Thank you, love for the time we spent together earlier. Even if you were taking care of business, it was still good to talk to you and be able to share and just be with you. It’s funny…I remind myself of a small child and the way they just want to be in their parents presence. It does not matter what their parent is doing, they are content to just sit at their feet and find a way to occupy themselves, as long as they are allowed to be in the presence of the one that is their world. That is the way I feel…I am perfectly happy as long as I am there. I know that to some, that may seem odd…even unhealthy, but I am ok with that. I am happy there…and while I realize that I may not ALWAYS need to be there ALL the time, it is where I prefer to be now. I feel safe and protected there…and I need that right now…and that is okay!
Anyone does not have to be around me long to know that you are my world anyway. Most everything I say is “V speak”! I can meet a total stranger in SL and strike up an innocent conversation and before you know it…I am speaking of V! No matter what topic they pick…I will find a way to relate it to you. It is almost like I have found a new “victim” to bore to death with my Vspeak! “Oh yes! Vanish, my husband, is a builder. He built the home we live in now and it is quite lovely. There are lots of things to do and see there, you should come visit!”

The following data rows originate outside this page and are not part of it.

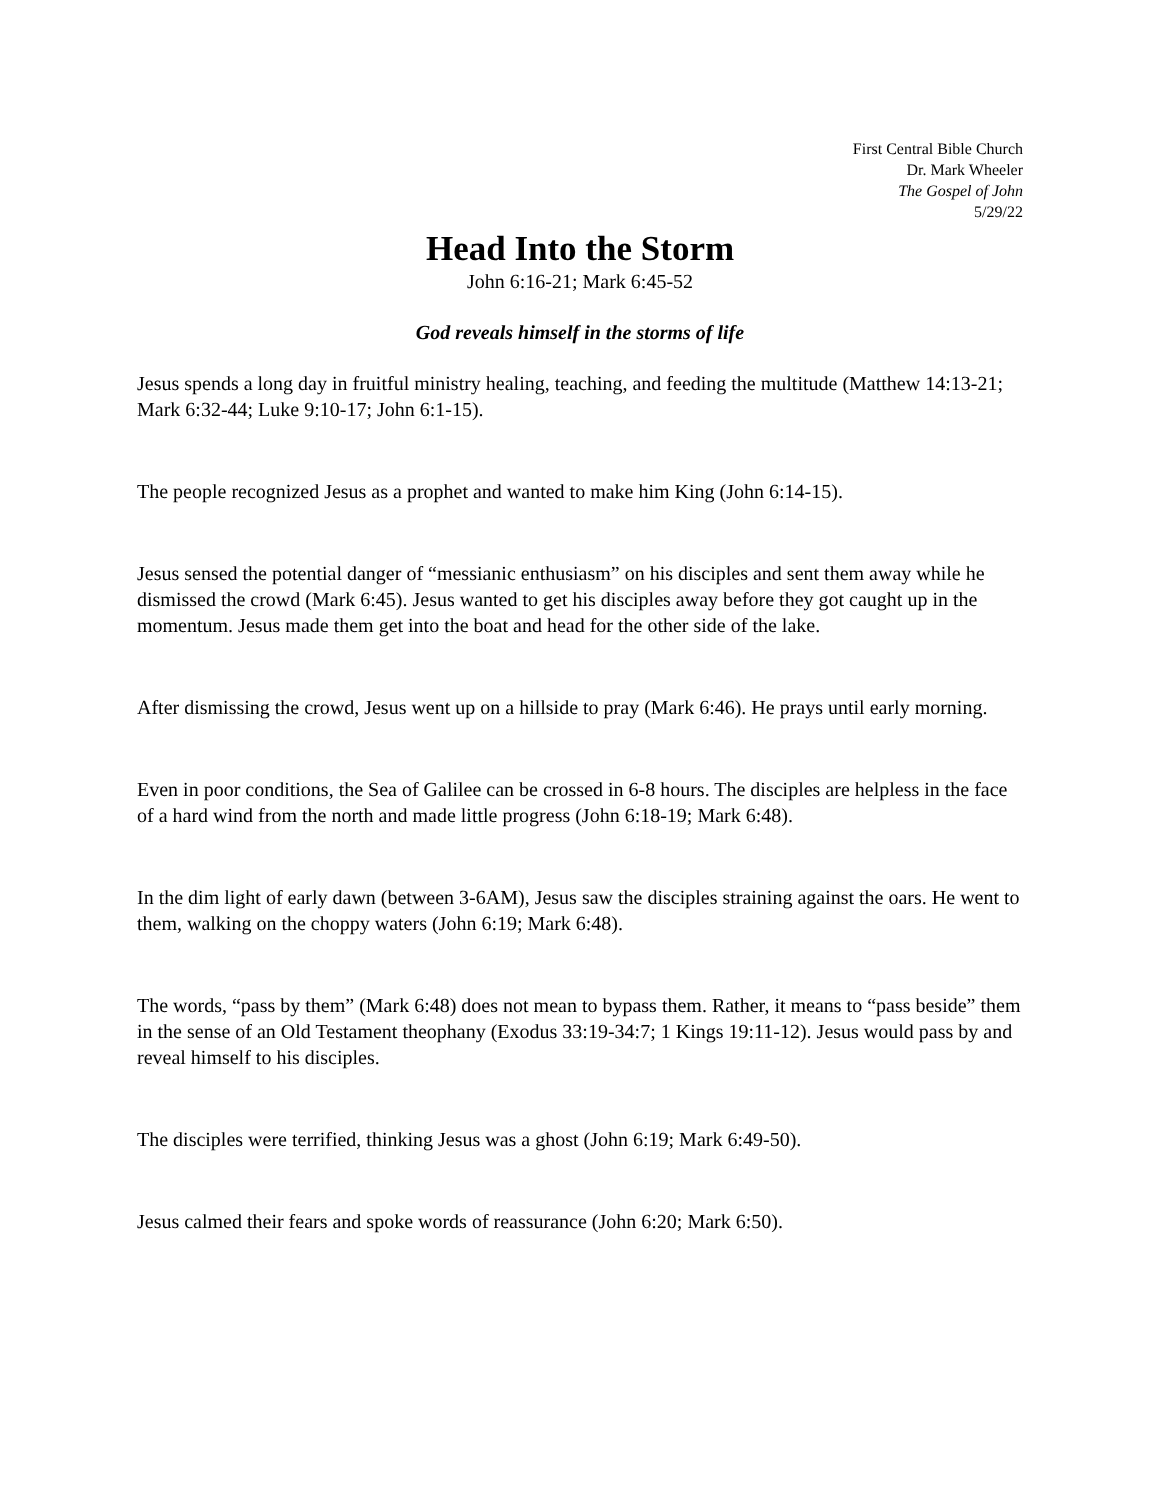First Central Bible Church
Dr. Mark Wheeler
The Gospel of John
5/29/22
Head Into the Storm
John 6:16-21; Mark 6:45-52
God reveals himself in the storms of life
Jesus spends a long day in fruitful ministry healing, teaching, and feeding the multitude (Matthew 14:13-21; Mark 6:32-44; Luke 9:10-17; John 6:1-15).
The people recognized Jesus as a prophet and wanted to make him King (John 6:14-15).
Jesus sensed the potential danger of “messianic enthusiasm” on his disciples and sent them away while he dismissed the crowd (Mark 6:45). Jesus wanted to get his disciples away before they got caught up in the momentum. Jesus made them get into the boat and head for the other side of the lake.
After dismissing the crowd, Jesus went up on a hillside to pray (Mark 6:46). He prays until early morning.
Even in poor conditions, the Sea of Galilee can be crossed in 6-8 hours. The disciples are helpless in the face of a hard wind from the north and made little progress (John 6:18-19; Mark 6:48).
In the dim light of early dawn (between 3-6AM), Jesus saw the disciples straining against the oars. He went to them, walking on the choppy waters (John 6:19; Mark 6:48).
The words, “pass by them” (Mark 6:48) does not mean to bypass them. Rather, it means to “pass beside” them in the sense of an Old Testament theophany (Exodus 33:19-34:7; 1 Kings 19:11-12). Jesus would pass by and reveal himself to his disciples.
The disciples were terrified, thinking Jesus was a ghost (John 6:19; Mark 6:49-50).
Jesus calmed their fears and spoke words of reassurance (John 6:20; Mark 6:50).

And god forbid that someone should begin to talk of their love for someone else because that just gives me the perfect avenue to tell them about MY love and how we met and how GLORIOUSLY happy we are. And then of course you have the ones that moan about how they have yet to find anyone in SL and then I just have to share how I was not actively looking for a partner when you found me…and that when the right one comes along they will know it and it will be WONDERFUL!
And should I stumble upon that poor soul that just wants to know where I bought my latest dress or hair, I will gladly tell them where to go…right after I tell them that I am just shopping myself to occupy my time until I can finally see my amazing husband V, again! I am sure most of them are just DYING to get away from me, but there are an occasional few who look at my profile and comment on the words I have written there. I am ALWAYS happy to share with them how MOVED I always am at the thought of my tender, caring partner V….and inevitably refer them to the TD.

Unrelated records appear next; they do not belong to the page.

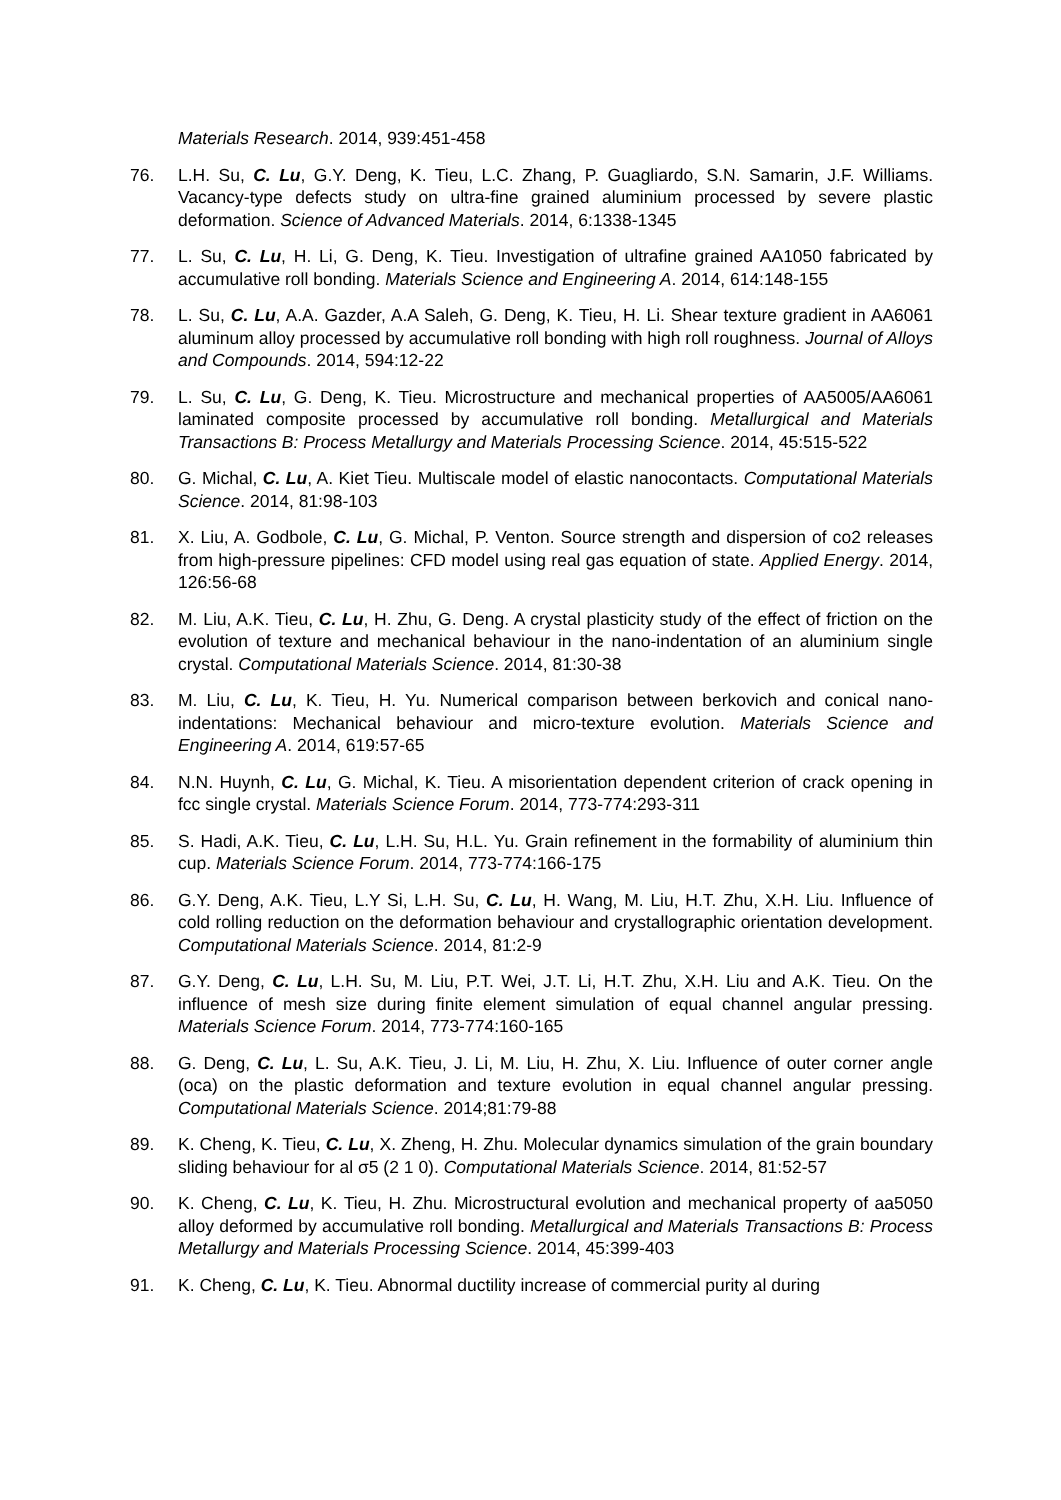Materials Research. 2014, 939:451-458
76. L.H. Su, C. Lu, G.Y. Deng, K. Tieu, L.C. Zhang, P. Guagliardo, S.N. Samarin, J.F. Williams. Vacancy-type defects study on ultra-fine grained aluminium processed by severe plastic deformation. Science of Advanced Materials. 2014, 6:1338-1345
77. L. Su, C. Lu, H. Li, G. Deng, K. Tieu. Investigation of ultrafine grained AA1050 fabricated by accumulative roll bonding. Materials Science and Engineering A. 2014, 614:148-155
78. L. Su, C. Lu, A.A. Gazder, A.A Saleh, G. Deng, K. Tieu, H. Li. Shear texture gradient in AA6061 aluminum alloy processed by accumulative roll bonding with high roll roughness. Journal of Alloys and Compounds. 2014, 594:12-22
79. L. Su, C. Lu, G. Deng, K. Tieu. Microstructure and mechanical properties of AA5005/AA6061 laminated composite processed by accumulative roll bonding. Metallurgical and Materials Transactions B: Process Metallurgy and Materials Processing Science. 2014, 45:515-522
80. G. Michal, C. Lu, A. Kiet Tieu. Multiscale model of elastic nanocontacts. Computational Materials Science. 2014, 81:98-103
81. X. Liu, A. Godbole, C. Lu, G. Michal, P. Venton. Source strength and dispersion of co2 releases from high-pressure pipelines: CFD model using real gas equation of state. Applied Energy. 2014, 126:56-68
82. M. Liu, A.K. Tieu, C. Lu, H. Zhu, G. Deng. A crystal plasticity study of the effect of friction on the evolution of texture and mechanical behaviour in the nano-indentation of an aluminium single crystal. Computational Materials Science. 2014, 81:30-38
83. M. Liu, C. Lu, K. Tieu, H. Yu. Numerical comparison between berkovich and conical nano-indentations: Mechanical behaviour and micro-texture evolution. Materials Science and Engineering A. 2014, 619:57-65
84. N.N. Huynh, C. Lu, G. Michal, K. Tieu. A misorientation dependent criterion of crack opening in fcc single crystal. Materials Science Forum. 2014, 773-774:293-311
85. S. Hadi, A.K. Tieu, C. Lu, L.H. Su, H.L. Yu. Grain refinement in the formability of aluminium thin cup. Materials Science Forum. 2014, 773-774:166-175
86. G.Y. Deng, A.K. Tieu, L.Y Si, L.H. Su, C. Lu, H. Wang, M. Liu, H.T. Zhu, X.H. Liu. Influence of cold rolling reduction on the deformation behaviour and crystallographic orientation development. Computational Materials Science. 2014, 81:2-9
87. G.Y. Deng, C. Lu, L.H. Su, M. Liu, P.T. Wei, J.T. Li, H.T. Zhu, X.H. Liu and A.K. Tieu. On the influence of mesh size during finite element simulation of equal channel angular pressing. Materials Science Forum. 2014, 773-774:160-165
88. G. Deng, C. Lu, L. Su, A.K. Tieu, J. Li, M. Liu, H. Zhu, X. Liu. Influence of outer corner angle (oca) on the plastic deformation and texture evolution in equal channel angular pressing. Computational Materials Science. 2014;81:79-88
89. K. Cheng, K. Tieu, C. Lu, X. Zheng, H. Zhu. Molecular dynamics simulation of the grain boundary sliding behaviour for al σ5 (2 1 0). Computational Materials Science. 2014, 81:52-57
90. K. Cheng, C. Lu, K. Tieu, H. Zhu. Microstructural evolution and mechanical property of aa5050 alloy deformed by accumulative roll bonding. Metallurgical and Materials Transactions B: Process Metallurgy and Materials Processing Science. 2014, 45:399-403
91. K. Cheng, C. Lu, K. Tieu. Abnormal ductility increase of commercial purity al during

One would think that it would be better for our personal friends, they DO after all, already know “the story”…and almost every aspect of our lives,both in SL and in RL…and yet, they are probably the ones that suffer the most. I cannot even drive down the road with my room mate for telling her that “This looks like the pictures *** has shown me of Germany! It looks really lovely there. Do you know what he told me yesterday?”….and OFF I go…droning on and on about some little something that we discussed…finding SOME way to make it relevant to whatever is going on around me at the time. Poor souls! I am sure there will be a special place in heaven for them! There is BOUND to be some kind of compensation for those that have to listen to me!
I even find myself, when I am alone….telling ME how much I wish you could see the surroundings…and share the new discoveries that I make each day. And so I just store them away for safe keeping and then I bombard YOU with them the next time I see you!
SO…the next time you are tempted to tell me that I do not HAVE to write the TD DAILY if I don’t want to…just keep in mind that you are keeping some poor soul from having to listen to me! It is allowing me to get my daily allowance of V speak! It may save someone else, but you…my poor love…are destined to have to listen to me. May all my words be pleasing to your ears…and all my kisses pleasing to your lips!